List the strong and weak points of the paper, but also provide further input to whether (and why) you think the strengths or the weaknesses are dominating. For each point, indicate the importance of the point at hand: is this a major (important, critical) strength/weakness, or a minor one?

When evaluating these points take into account that some things are easy, while others are harder to fix. Include a justification. Remember, that the goal is to publish innovative, interesting, correct, good papers. Could this paper be one of those worthy to be published at ICML?

In general, reviewers are not expected to make accept/reject recommendations, this will be the job of the MRs based on all the information they have, including this summary. [We make an exception to this in Phase 1, see below.]

Miscellaneous minor issues

List any typos, grammar, etc. issues which you view as minor but should be addressed in the final version of the paper

Declaration [visible to MR, SMR and PC, not to other reviewers or the authors]

In my review, I recommended a paper co-authored by myself to be cited in a revision of the paper. [Yes/No]

Phase 1 recommendation.

Should progress to phase 2: Yes/No

Only recommend no if you believe that the paper is not acceptable AND it cannot be fixed in simple ways. Easy to fix issues are: Few missing references, a few trivial improvements to the presentation, some fixes in proofs that are within reach, some extra experiments that are nice to have but not essential to publish the paper. On the latter point, if a paper would need substantially more experimental support, doing this is beyond the scope of the reviewing process. We do not expect authors to run extensive new experiments during the rebuttal process: Simply, there is no time for this, nor is there time to properly reevaluate the outcome of these experiments.

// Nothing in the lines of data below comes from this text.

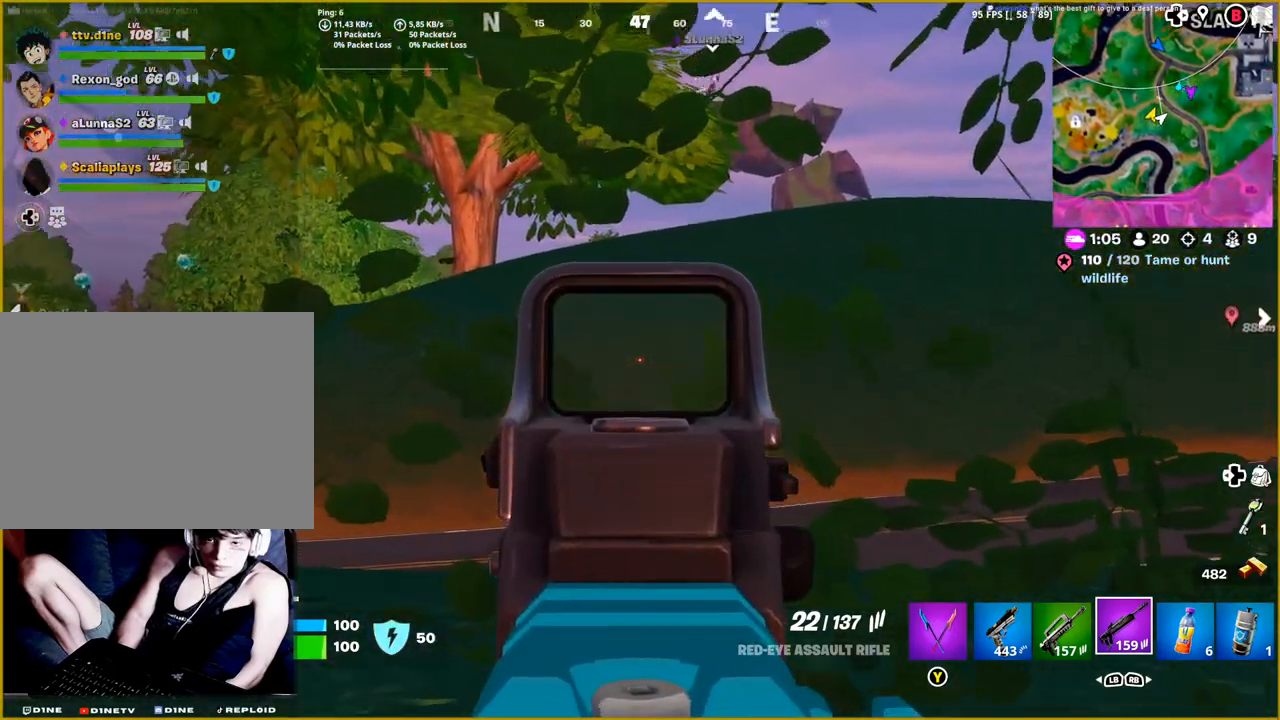
{"buttons": [], "left_stick": "center", "right_stick": "center", "events": [[200, "left_stick", "right"], [433, "right_stick", "center"], [500, "left_stick", "center"]]}
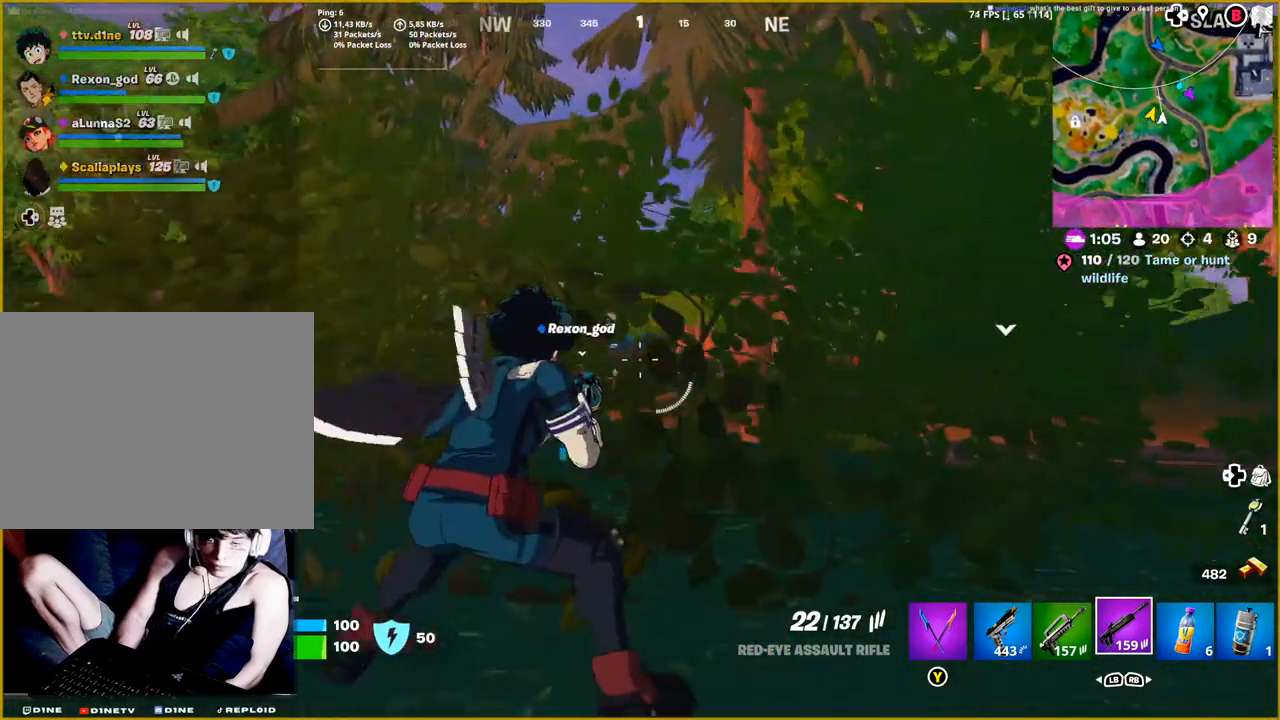
{"buttons": ["L2"], "left_stick": "center", "right_stick": "center", "events": [[50, "L2", "down"]]}
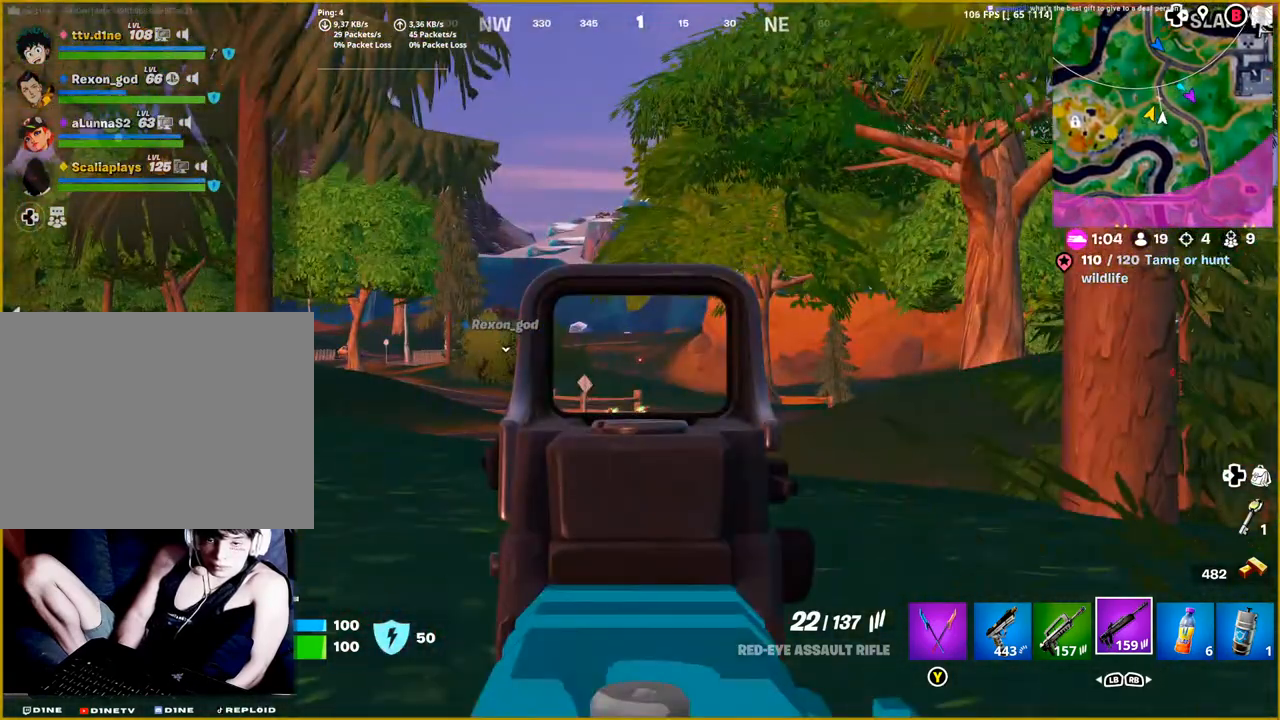
{"buttons": ["L2"], "left_stick": "center", "right_stick": "left", "events": [[317, "right_stick", "left"]]}
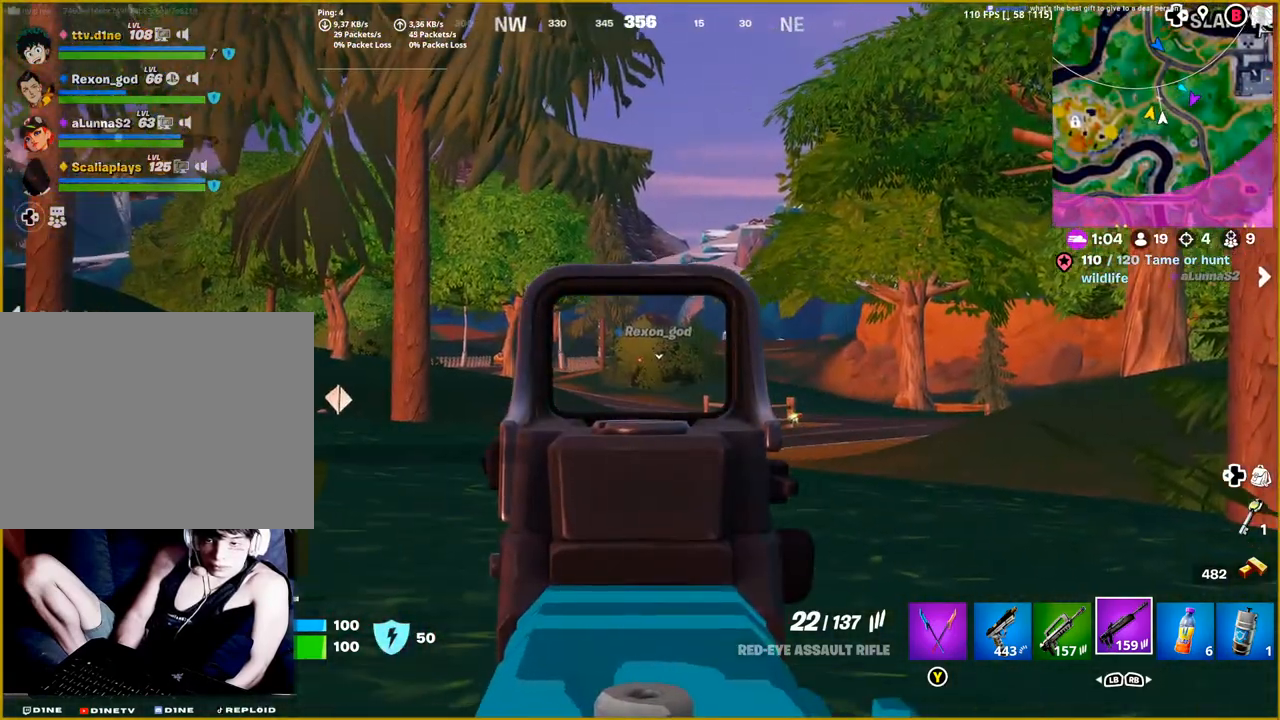
{"buttons": ["L2"], "left_stick": "center", "right_stick": "center", "events": [[33, "right_stick", "center"]]}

Note that this is a recommendation and the MR has the right to overwrite it. By default, papers with two negative recommendations are heading for rejection for Phase 1. MRs are asked to check the reviews and the papers that receive two negative recommendations and they can reverse this default decision. 

Do you have concerns regarding the ethics of the research presented in the paper? [Yes/No]

This will be used to flag the papers to go through a review by the ethics board.